Segment Start: The data

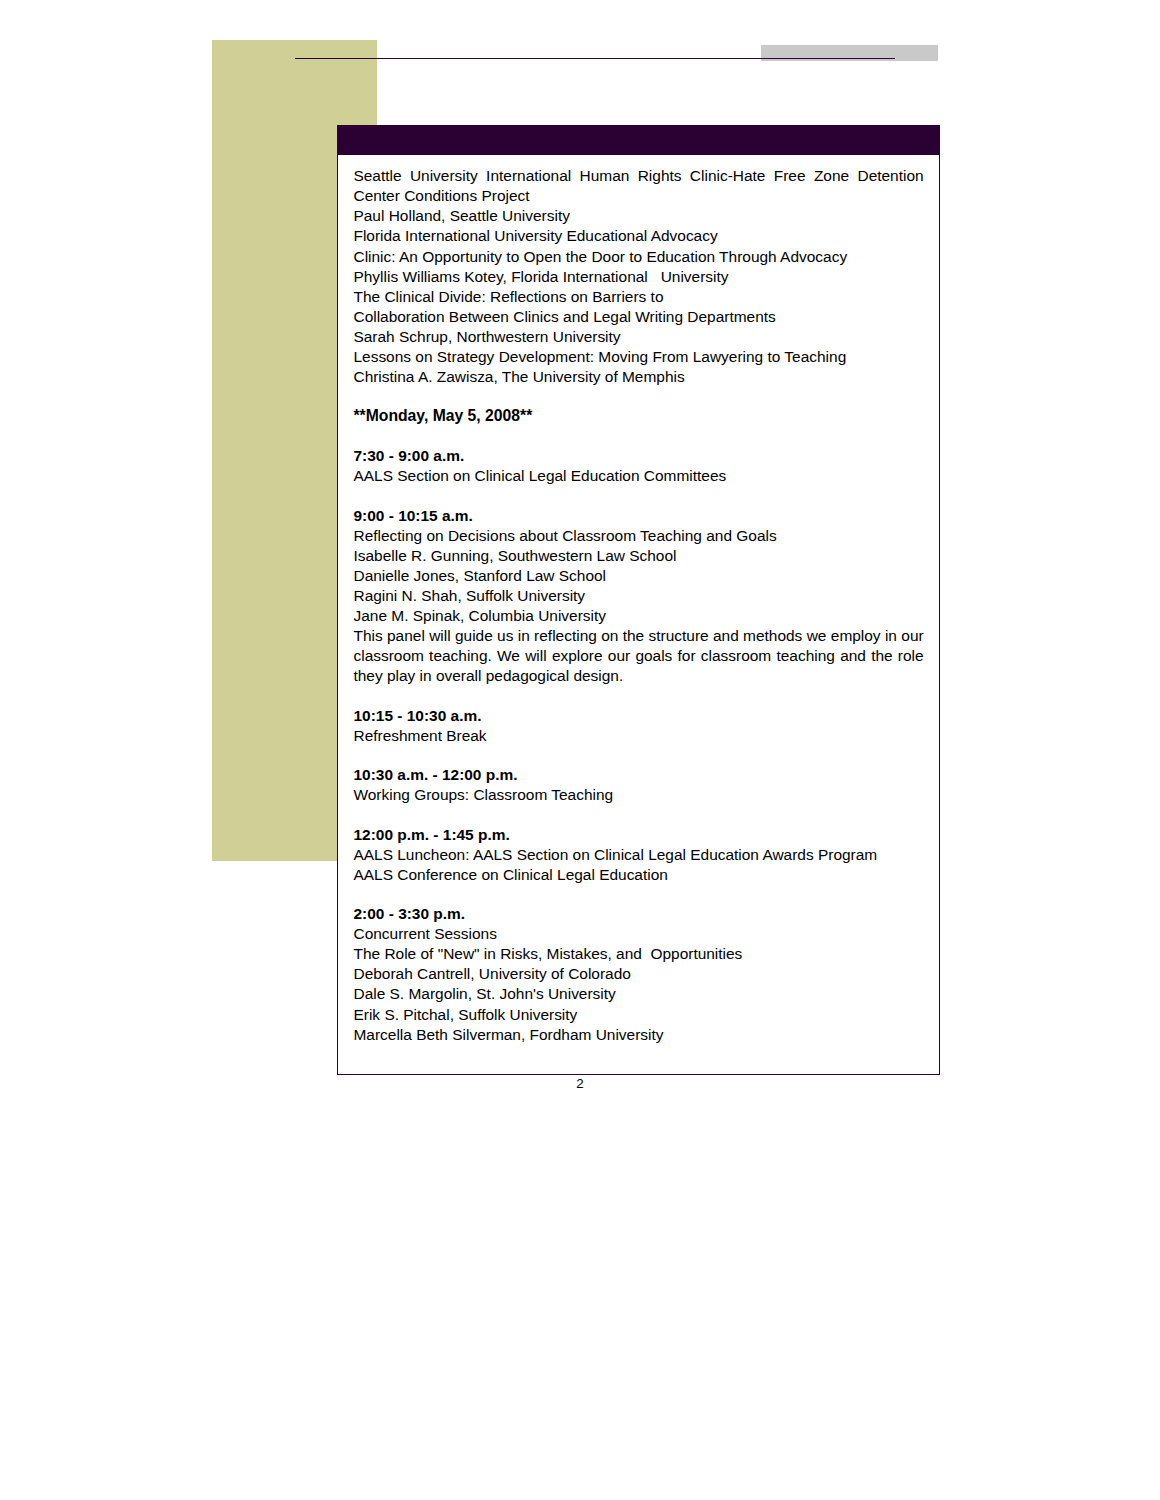Seattle University International Human Rights Clinic-Hate Free Zone Detention Center Conditions Project
Paul Holland, Seattle University
Florida International University Educational Advocacy
Clinic: An Opportunity to Open the Door to Education Through Advocacy
Phyllis Williams Kotey, Florida International University
The Clinical Divide: Reflections on Barriers to
Collaboration Between Clinics and Legal Writing Departments
Sarah Schrup, Northwestern University
Lessons on Strategy Development: Moving From Lawyering to Teaching
Christina A. Zawisza, The University of Memphis
**Monday, May 5, 2008**
7:30 - 9:00 a.m.
AALS Section on Clinical Legal Education Committees
9:00 - 10:15 a.m.
Reflecting on Decisions about Classroom Teaching and Goals
Isabelle R. Gunning, Southwestern Law School
Danielle Jones, Stanford Law School
Ragini N. Shah, Suffolk University
Jane M. Spinak, Columbia University
This panel will guide us in reflecting on the structure and methods we employ in our classroom teaching. We will explore our goals for classroom teaching and the role they play in overall pedagogical design.
10:15 - 10:30 a.m.
Refreshment Break
10:30 a.m. - 12:00 p.m.
Working Groups: Classroom Teaching
12:00 p.m. - 1:45 p.m.
AALS Luncheon: AALS Section on Clinical Legal Education Awards Program
AALS Conference on Clinical Legal Education
2:00 - 3:30 p.m.
Concurrent Sessions
The Role of "New" in Risks, Mistakes, and Opportunities
Deborah Cantrell, University of Colorado
Dale S. Margolin, St. John's University
Erik S. Pitchal, Suffolk University
Marcella Beth Silverman, Fordham University
2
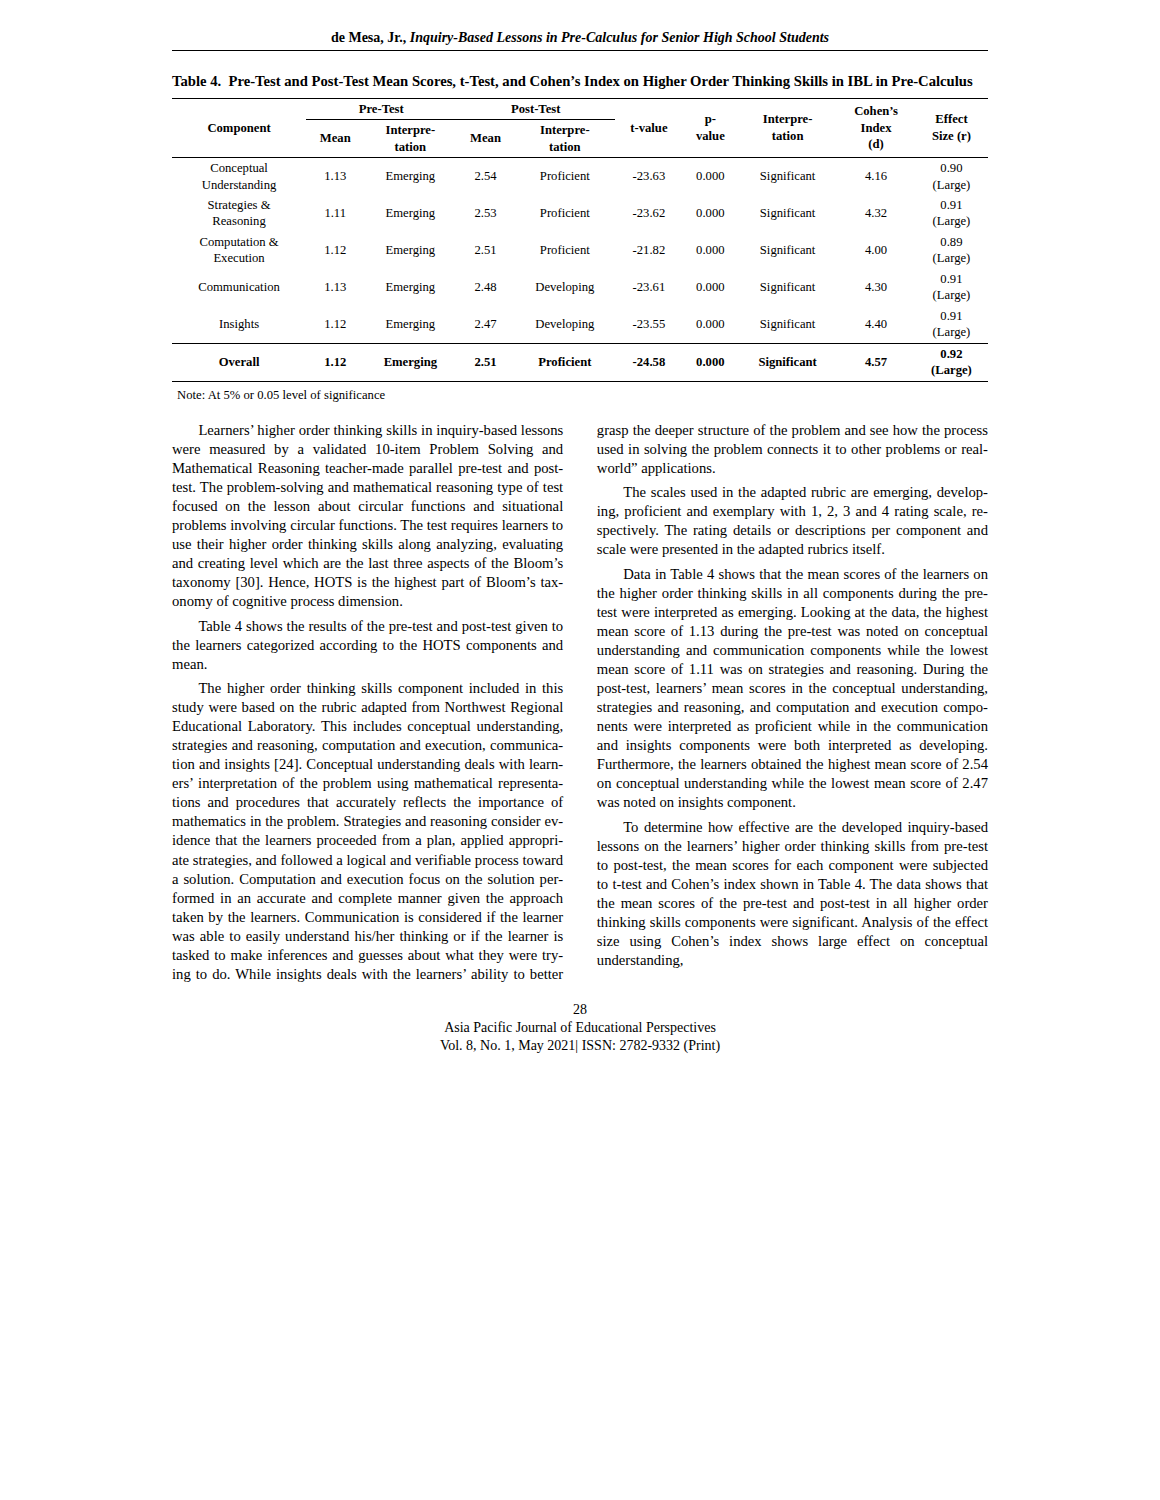de Mesa, Jr., Inquiry-Based Lessons in Pre-Calculus for Senior High School Students
Table 4. Pre-Test and Post-Test Mean Scores, t-Test, and Cohen’s Index on Higher Order Thinking Skills in IBL in Pre-Calculus
| Component | Pre-Test | Post-Test | t-value | p- value | Interpre- tation | Cohen’s Index (d) | Effect Size (r) |
| --- | --- | --- | --- | --- | --- | --- | --- |
| Mean | Interpre- tation | Mean | Interpre- tation |
| Conceptual Understanding | 1.13 | Emerging | 2.54 | Proficient | -23.63 | 0.000 | Significant | 4.16 | 0.90 (Large) |
| Strategies & Reasoning | 1.11 | Emerging | 2.53 | Proficient | -23.62 | 0.000 | Significant | 4.32 | 0.91 (Large) |
| Computation & Execution | 1.12 | Emerging | 2.51 | Proficient | -21.82 | 0.000 | Significant | 4.00 | 0.89 (Large) |
| Communication | 1.13 | Emerging | 2.48 | Developing | -23.61 | 0.000 | Significant | 4.30 | 0.91 (Large) |
| Insights | 1.12 | Emerging | 2.47 | Developing | -23.55 | 0.000 | Significant | 4.40 | 0.91 (Large) |
| Overall | 1.12 | Emerging | 2.51 | Proficient | -24.58 | 0.000 | Significant | 4.57 | 0.92 (Large) |
Note: At 5% or 0.05 level of significance
Learners’ higher order thinking skills in inquiry-based lessons were measured by a validated 10-item Problem Solving and Mathematical Reasoning teacher-made parallel pre-test and post-test. The problem-solving and mathematical reasoning type of test focused on the lesson about circular functions and situational problems involving circular functions. The test requires learners to use their higher order thinking skills along analyzing, evaluating and creating level which are the last three aspects of the Bloom’s taxonomy [30]. Hence, HOTS is the highest part of Bloom’s taxonomy of cognitive process dimension.
Table 4 shows the results of the pre-test and post-test given to the learners categorized according to the HOTS components and mean.
The higher order thinking skills component included in this study were based on the rubric adapted from Northwest Regional Educational Laboratory. This includes conceptual understanding, strategies and reasoning, computation and execution, communication and insights [24]. Conceptual understanding deals with learners’ interpretation of the problem using mathematical representations and procedures that accurately reflects the importance of mathematics in the problem. Strategies and reasoning consider evidence that the learners proceeded from a plan, applied appropriate strategies, and followed a logical and verifiable process toward a solution. Computation and execution focus on the solution performed in an accurate and complete manner given the approach taken by the learners. Communication is considered if the learner was able to easily understand his/her thinking or if the learner is tasked to make inferences and guesses about what they were trying to do. While insights deals with the learners’ ability to better grasp the deeper structure of the problem and see how the process used in solving the problem connects it to other problems or real-world” applications.
The scales used in the adapted rubric are emerging, developing, proficient and exemplary with 1, 2, 3 and 4 rating scale, respectively. The rating details or descriptions per component and scale were presented in the adapted rubrics itself.
Data in Table 4 shows that the mean scores of the learners on the higher order thinking skills in all components during the pre-test were interpreted as emerging. Looking at the data, the highest mean score of 1.13 during the pre-test was noted on conceptual understanding and communication components while the lowest mean score of 1.11 was on strategies and reasoning. During the post-test, learners’ mean scores in the conceptual understanding, strategies and reasoning, and computation and execution components were interpreted as proficient while in the communication and insights components were both interpreted as developing. Furthermore, the learners obtained the highest mean score of 2.54 on conceptual understanding while the lowest mean score of 2.47 was noted on insights component.
To determine how effective are the developed inquiry-based lessons on the learners’ higher order thinking skills from pre-test to post-test, the mean scores for each component were subjected to t-test and Cohen’s index shown in Table 4. The data shows that the mean scores of the pre-test and post-test in all higher order thinking skills components were significant. Analysis of the effect size using Cohen’s index shows large effect on conceptual understanding,
28
Asia Pacific Journal of Educational Perspectives
Vol. 8, No. 1, May 2021| ISSN: 2782-9332 (Print)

Segment End: The data

Exercise instructions. Copy the lines above exactly. Start with the line containing "Paul Holland, Seattle University", end with the line containing "Concurrent Sessions", and include both.

Task result.
Paul Holland, Seattle University
Florida International University Educational Advocacy
Clinic: An Opportunity to Open the Door to Education Through Advocacy
Phyllis Williams Kotey, Florida International University
The Clinical Divide: Reflections on Barriers to
Collaboration Between Clinics and Legal Writing Departments
Sarah Schrup, Northwestern University
Lessons on Strategy Development: Moving From Lawyering to Teaching
Christina A. Zawisza, The University of Memphis
**Monday, May 5, 2008**
7:30 - 9:00 a.m.
AALS Section on Clinical Legal Education Committees
9:00 - 10:15 a.m.
Reflecting on Decisions about Classroom Teaching and Goals
Isabelle R. Gunning, Southwestern Law School
Danielle Jones, Stanford Law School
Ragini N. Shah, Suffolk University
Jane M. Spinak, Columbia University
This panel will guide us in reflecting on the structure and methods we employ in our classroom teaching. We will explore our goals for classroom teaching and the role they play in overall pedagogical design.
10:15 - 10:30 a.m.
Refreshment Break
10:30 a.m. - 12:00 p.m.
Working Groups: Classroom Teaching
12:00 p.m. - 1:45 p.m.
AALS Luncheon: AALS Section on Clinical Legal Education Awards Program
AALS Conference on Clinical Legal Education
2:00 - 3:30 p.m.
Concurrent Sessions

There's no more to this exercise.